In interviews with local and state media, Governor Doug Ducey continues to insist that “Prop 123 is plan A, B and C,” suggesting that a “yes” vote is the only option the state has.  In reality, Arizona is sitting on a budget surplus that is more than able to cover what the state owes public schools without dipping into the trust fund principal or changing the constitution.  This is exactly what State Superintendent of Public Instruction, Diane Douglas, has been demanding since last year.

As the year 2014 neared a close, Mr. Ducey had just been elected governor and Arizona was doing its best to prepare for a projected $132 million budget deficit.  Citing financial straits, Mr. Ducey cut $100 million from state universities.  The deficit was an accidental hoax.  The state ended up with more than $250 million in surplus, with a rainy day fund of $460 million to boot.  Prop 123 allows Mr. Ducey to appear proactive on education funding after his cuts, avoid paying more than 25% of what the state already owes its schools and still be able to truthfully claim to his conservative voter base that he never raised taxes for education – all while putting measures in place that would prevent the state from having to pay the inflationary costs in the future that voters approved years ago.

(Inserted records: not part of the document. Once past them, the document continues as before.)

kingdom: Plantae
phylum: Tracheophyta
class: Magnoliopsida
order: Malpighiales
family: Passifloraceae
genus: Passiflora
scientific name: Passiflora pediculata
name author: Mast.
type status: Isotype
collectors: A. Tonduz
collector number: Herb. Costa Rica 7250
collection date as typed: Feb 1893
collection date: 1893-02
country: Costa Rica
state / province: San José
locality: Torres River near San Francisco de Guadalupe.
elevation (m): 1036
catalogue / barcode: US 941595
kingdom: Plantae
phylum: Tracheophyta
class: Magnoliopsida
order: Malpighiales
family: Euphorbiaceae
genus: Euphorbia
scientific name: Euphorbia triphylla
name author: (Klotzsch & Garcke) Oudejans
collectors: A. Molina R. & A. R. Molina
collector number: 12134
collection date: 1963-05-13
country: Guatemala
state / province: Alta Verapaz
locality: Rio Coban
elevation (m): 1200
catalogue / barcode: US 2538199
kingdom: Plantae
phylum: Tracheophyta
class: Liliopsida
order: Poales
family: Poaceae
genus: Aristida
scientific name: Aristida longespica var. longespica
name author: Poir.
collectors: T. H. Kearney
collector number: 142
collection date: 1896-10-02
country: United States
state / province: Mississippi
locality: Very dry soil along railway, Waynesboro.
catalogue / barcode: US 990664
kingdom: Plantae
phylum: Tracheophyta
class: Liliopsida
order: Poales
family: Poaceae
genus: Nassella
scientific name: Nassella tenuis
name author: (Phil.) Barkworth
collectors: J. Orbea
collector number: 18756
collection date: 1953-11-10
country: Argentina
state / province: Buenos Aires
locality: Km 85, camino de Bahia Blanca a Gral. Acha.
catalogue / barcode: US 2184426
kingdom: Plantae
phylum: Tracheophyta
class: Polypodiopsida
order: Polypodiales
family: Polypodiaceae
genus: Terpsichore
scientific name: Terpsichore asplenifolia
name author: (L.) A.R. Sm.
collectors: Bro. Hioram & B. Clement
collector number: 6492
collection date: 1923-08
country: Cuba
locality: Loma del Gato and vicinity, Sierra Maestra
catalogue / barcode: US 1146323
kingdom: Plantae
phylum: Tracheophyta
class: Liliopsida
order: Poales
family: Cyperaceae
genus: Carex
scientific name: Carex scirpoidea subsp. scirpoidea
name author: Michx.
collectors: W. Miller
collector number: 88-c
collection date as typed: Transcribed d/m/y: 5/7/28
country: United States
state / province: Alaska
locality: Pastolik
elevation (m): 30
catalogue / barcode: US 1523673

Given all of this, Morgan Abraham of Vote No on Prop 123 agrees with State Superintendent Diane Douglas:

“When the AEA and other education associations were negotiating this deal, we didn't realize we had this huge budget surplus.  Fast forward a year now, and we're kind of stuck with a deal that was meant for a much worse economic situation than we thought Arizona was in.  So all my group's saying is, isn't it more logical to use the money that's sitting in the general fund, than really putting the future at risk 10 years from now?”

Along with Mr. Abraham and Ms. Douglas, State Treasurer Jeff DeWitt also strongly opposes Prop 123.  Mr. Dewitt is Arizona’s lead asset manager, banker and financier, making his opposition an especially troubling problem for advocates of Prop 123.  Mr. Dewitt calls into question the very constitutionality of the proposal and says that voters may be initiating a string of legal challenges by approving the measure. 

While the majority of every annual land trust payout goes to education, DeWitt says he would also be forced to proportionally increase the payout to other beneficiaries of the trust, including the state prison system.  This does not sit well with considerable portions of the voter base who were already displeased with Mr. Ducey’s handout of $100 million to prisons in the same budget that slashed $100 million from state universities.  Even strongly Republican districts of the state openly called into question the financial priorities of the legislature concerning the disparity of these two financial adjustments.

"Overwhelming Force"

The officials that have set to work convincing Arizonans to vote yes on Prop 123 are pulling no punches.   Former State Superintendent and current lobbyist Jaime Molera decribes the strategy as employing "the Powell doctrine", a reference to Colin Powell's advocacy of "overwhelming force" in the second Gulf war. 

The income generated by well-connected advocates for Prop 123 has been astonishing: $25,000 from William Post, $50,000 from the Arizona Cardinals Football Club; $100,000 from the founder of Fulton Homes, $100,000 from Helios Education Foundation; and $220,000 from Greater Phoenix Leadership, just to name a few.  Desperate for immediate funds, some education groups have also advocated for Prop 123 to prevent the immediate loss of more teachers and further decaying infrastructure. 

These advocates have a simple, media-friendly message to get out: Vote yes, and schools get money.  In contrast, opponents of Prop 123 have a much more complicated task in explaining the historical context and pitfalls of the proposition.  No one wants to appear careless toward a crumbling school system.  It remains to be seen whether the public will have all of the information necessary to make an informed choice.  If so, will they take the quick cash, or force the state to pay what it owes?